One wonders if a multicore approach using multiple 386s stripped of most of their fancy addressing capability and other bus management features, supported by lots of "cache", or at least fast on-board RAM, wouldn't offer a better MIPS/watt/price match, at least in the embedded space where gigantic applications are relatively rare.

Finally, the holy grail of SMP for thirty years has been an auto-parallelizing compiler, something that can take a sequential problem and divide it among many cores. Progress has been made, and much work continues. But it's still a largely unsolved problem that is being addressed in the embedded world at the OS level. QNX, Green Hills, and others have some very cool tools that partition tasks both statically and dynamically among cores. But expect new sorts of complex problems that make programming a multicore system challenging at best.

Conclusion

While this rant may be seen as some to be completely dismissive of multicore that's not the case at all; my aim is to shine a little light into the marketing FUD that permeates multicore, as it does with the introduction of any new technology. Multicore processors are here to stay, and do offer some important benefits. You may find some impressive performance gains by employing SMP, depending upon your specific application. Do see David Kleidermacher's article about it at http://embedded.com/design/205203908.

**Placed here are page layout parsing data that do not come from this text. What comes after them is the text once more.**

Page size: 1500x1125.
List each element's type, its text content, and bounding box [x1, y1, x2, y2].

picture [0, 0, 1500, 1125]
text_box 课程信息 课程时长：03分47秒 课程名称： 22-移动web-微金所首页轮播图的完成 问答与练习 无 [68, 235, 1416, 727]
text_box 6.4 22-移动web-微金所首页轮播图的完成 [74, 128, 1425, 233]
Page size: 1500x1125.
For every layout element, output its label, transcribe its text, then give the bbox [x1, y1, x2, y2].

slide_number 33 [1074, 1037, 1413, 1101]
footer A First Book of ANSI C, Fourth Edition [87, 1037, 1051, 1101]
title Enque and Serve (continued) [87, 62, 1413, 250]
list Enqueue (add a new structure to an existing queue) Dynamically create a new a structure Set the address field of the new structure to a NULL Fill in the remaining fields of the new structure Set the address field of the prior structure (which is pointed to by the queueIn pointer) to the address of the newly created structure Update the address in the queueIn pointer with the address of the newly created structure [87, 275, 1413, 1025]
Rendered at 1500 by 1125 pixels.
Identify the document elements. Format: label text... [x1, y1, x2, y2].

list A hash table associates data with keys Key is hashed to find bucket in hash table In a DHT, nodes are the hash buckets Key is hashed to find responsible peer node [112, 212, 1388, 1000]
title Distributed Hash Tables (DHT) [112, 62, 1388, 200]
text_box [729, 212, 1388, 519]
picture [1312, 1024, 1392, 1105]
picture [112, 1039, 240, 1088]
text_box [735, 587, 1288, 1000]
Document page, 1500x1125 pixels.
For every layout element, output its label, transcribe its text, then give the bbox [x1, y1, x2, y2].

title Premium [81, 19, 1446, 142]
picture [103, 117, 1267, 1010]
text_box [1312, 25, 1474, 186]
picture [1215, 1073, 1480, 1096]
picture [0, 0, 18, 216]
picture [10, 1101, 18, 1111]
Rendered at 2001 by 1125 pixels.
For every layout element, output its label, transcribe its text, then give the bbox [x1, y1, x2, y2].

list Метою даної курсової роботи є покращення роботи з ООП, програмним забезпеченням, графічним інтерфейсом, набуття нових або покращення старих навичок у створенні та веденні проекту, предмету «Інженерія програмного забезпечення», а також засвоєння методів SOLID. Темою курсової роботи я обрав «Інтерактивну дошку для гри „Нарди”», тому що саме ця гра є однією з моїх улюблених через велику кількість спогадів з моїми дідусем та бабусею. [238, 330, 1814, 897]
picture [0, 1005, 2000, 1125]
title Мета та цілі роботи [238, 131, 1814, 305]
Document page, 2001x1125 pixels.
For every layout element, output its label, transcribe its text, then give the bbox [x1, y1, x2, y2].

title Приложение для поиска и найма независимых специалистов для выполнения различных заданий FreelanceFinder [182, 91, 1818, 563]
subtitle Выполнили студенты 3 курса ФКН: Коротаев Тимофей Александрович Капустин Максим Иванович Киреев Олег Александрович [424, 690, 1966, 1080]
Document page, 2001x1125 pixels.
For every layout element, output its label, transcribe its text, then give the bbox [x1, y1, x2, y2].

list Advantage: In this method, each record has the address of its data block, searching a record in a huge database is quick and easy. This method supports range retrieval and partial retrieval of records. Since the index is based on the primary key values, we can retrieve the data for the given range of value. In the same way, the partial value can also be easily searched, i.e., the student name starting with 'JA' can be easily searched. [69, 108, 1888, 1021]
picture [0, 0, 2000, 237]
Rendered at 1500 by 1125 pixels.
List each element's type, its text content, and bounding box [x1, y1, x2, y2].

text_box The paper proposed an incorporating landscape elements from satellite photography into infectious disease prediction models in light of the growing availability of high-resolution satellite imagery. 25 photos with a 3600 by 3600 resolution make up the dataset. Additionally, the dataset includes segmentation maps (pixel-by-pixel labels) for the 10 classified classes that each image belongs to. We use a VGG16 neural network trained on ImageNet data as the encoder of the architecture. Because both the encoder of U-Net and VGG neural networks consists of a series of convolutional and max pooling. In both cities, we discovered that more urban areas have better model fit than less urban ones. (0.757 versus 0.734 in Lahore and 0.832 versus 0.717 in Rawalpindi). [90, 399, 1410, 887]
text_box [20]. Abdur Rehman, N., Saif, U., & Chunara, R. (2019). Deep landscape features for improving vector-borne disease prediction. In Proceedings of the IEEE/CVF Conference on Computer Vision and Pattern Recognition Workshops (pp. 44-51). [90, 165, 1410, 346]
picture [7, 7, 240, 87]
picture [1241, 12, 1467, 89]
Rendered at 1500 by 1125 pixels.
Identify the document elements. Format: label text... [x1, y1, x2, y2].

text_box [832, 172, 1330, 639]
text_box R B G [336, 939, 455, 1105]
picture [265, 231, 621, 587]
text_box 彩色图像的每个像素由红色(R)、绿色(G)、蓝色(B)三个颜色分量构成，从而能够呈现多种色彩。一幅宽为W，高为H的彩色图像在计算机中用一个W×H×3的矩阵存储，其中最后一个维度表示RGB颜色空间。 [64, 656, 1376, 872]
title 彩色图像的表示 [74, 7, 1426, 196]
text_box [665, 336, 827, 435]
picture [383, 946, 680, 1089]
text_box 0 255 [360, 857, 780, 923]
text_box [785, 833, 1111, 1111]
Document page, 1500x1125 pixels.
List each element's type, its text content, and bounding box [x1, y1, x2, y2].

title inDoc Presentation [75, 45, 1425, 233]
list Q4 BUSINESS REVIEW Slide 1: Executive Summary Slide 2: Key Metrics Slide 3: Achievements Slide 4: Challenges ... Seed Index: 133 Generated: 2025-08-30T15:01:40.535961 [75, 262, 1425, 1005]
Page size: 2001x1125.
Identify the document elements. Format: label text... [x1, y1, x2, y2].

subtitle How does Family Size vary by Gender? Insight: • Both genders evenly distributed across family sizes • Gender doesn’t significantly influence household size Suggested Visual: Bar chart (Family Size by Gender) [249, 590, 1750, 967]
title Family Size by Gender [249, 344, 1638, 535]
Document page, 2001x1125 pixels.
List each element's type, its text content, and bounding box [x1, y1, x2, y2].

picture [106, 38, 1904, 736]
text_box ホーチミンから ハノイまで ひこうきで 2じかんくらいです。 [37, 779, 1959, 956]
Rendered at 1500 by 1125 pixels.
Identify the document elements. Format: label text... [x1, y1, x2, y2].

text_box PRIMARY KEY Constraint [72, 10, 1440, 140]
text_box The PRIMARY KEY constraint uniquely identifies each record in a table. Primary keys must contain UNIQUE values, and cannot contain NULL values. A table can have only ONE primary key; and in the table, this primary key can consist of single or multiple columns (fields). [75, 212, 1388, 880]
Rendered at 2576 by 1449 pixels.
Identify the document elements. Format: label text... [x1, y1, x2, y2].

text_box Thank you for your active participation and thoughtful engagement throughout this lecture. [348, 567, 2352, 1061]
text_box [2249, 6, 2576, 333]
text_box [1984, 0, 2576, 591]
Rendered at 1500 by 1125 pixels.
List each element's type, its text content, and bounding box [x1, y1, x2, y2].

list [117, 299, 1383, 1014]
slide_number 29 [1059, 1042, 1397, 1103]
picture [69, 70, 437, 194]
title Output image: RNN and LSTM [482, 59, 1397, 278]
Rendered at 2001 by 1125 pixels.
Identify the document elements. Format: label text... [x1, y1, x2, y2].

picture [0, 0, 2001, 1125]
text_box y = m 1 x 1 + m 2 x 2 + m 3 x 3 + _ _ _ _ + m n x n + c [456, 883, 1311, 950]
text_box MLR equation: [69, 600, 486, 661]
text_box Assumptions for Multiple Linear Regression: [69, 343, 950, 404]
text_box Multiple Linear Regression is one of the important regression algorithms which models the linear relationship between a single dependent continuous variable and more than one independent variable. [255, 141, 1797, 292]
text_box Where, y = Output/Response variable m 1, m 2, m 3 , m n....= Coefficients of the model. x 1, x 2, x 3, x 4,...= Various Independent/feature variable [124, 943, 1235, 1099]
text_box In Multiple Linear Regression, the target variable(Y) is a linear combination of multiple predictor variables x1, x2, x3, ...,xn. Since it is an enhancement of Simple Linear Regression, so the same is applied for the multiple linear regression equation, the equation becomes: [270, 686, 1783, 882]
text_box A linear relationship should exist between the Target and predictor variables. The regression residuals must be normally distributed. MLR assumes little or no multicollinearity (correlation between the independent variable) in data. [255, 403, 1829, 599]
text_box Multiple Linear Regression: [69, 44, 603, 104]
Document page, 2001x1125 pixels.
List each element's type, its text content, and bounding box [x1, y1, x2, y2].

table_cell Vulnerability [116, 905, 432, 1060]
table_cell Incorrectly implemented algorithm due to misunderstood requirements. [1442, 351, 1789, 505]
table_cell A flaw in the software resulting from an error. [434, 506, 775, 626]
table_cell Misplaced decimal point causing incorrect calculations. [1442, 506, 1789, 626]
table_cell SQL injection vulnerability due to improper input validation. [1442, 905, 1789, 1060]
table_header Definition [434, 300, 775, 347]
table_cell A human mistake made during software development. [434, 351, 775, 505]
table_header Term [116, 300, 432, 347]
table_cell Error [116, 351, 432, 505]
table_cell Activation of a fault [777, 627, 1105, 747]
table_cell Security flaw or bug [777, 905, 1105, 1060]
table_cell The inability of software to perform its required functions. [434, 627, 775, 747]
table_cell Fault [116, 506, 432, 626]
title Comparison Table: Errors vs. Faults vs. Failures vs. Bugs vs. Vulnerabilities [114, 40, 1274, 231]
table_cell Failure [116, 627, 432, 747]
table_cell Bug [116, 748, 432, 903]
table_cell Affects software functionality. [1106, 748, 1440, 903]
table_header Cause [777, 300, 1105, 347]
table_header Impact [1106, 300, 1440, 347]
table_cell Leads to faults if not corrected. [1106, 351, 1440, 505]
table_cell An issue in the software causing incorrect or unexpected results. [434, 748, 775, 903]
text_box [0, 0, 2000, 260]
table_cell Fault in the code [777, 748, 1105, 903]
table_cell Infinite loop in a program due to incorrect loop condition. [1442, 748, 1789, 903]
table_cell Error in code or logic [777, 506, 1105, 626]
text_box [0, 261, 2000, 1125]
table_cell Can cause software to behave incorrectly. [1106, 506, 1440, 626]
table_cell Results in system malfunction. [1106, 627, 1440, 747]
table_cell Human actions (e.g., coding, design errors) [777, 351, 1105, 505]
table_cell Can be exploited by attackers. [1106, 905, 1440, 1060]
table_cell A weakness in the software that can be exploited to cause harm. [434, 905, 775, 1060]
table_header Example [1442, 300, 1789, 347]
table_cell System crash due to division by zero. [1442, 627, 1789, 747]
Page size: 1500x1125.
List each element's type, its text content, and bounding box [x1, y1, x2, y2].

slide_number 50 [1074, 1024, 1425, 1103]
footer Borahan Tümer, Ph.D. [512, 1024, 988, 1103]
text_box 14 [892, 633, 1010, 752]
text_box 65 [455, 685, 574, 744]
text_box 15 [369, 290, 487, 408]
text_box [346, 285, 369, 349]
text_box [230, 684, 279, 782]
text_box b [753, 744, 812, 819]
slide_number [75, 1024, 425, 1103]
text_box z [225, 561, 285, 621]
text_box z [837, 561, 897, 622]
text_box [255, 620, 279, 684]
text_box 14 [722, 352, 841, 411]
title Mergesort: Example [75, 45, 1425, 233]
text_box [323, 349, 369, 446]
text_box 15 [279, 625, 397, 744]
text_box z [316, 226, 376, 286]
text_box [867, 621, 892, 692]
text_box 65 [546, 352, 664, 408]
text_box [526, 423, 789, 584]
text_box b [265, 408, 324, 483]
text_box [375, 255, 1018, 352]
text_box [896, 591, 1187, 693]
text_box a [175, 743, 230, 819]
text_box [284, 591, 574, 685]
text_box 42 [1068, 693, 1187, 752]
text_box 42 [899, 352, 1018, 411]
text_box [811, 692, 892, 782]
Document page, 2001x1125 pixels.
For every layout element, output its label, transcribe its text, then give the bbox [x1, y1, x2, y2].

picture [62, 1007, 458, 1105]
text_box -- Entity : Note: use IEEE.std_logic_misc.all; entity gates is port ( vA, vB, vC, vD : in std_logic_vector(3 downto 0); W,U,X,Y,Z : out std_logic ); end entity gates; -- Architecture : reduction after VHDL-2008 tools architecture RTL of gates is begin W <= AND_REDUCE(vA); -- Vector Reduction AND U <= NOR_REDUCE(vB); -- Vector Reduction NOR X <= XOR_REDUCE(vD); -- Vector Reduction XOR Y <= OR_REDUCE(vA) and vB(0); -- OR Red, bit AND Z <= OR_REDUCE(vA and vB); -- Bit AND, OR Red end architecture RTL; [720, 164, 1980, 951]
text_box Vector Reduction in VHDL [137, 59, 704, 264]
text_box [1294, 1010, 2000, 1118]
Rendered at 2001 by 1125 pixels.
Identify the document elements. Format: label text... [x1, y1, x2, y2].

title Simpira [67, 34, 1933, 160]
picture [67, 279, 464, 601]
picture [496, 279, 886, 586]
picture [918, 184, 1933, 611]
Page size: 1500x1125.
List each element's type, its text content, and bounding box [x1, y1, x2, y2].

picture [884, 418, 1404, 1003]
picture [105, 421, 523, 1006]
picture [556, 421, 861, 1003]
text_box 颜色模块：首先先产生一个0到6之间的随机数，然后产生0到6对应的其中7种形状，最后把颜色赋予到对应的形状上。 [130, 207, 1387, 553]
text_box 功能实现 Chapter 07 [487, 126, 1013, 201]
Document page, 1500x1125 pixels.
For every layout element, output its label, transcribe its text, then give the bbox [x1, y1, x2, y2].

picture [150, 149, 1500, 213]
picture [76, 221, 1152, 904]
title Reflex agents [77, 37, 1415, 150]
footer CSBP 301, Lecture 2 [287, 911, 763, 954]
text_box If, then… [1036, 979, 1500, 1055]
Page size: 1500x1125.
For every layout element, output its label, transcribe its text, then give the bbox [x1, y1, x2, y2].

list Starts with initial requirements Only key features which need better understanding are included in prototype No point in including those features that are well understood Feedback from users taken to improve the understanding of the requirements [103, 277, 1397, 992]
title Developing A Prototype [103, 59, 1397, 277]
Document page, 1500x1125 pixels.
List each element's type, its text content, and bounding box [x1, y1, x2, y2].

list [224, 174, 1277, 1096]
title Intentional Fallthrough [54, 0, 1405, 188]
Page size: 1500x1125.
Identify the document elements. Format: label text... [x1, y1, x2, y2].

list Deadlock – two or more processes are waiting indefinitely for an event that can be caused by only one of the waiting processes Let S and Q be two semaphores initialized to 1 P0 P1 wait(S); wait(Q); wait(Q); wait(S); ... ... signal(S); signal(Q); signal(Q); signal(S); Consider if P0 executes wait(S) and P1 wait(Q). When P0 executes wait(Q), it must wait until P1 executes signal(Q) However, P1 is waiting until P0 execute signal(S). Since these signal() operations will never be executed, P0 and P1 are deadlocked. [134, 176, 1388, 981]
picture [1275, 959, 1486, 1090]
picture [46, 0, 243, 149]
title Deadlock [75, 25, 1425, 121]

Most of my complaints disappear when each core runs code from its own memory space. Tensilica has some customers getting astonishing performance gains using this approach. Picochip's results are impressive as well (see http://www.insidedsp.com/Articles/tabid/64/articleType/ArticleView/articleId/228/Default.aspx for a recent benchmark). But that's not SMP and is a completely different discussion.

As always, do a careful analysis of your particular needs before making a possibly expensive foray into a new technology.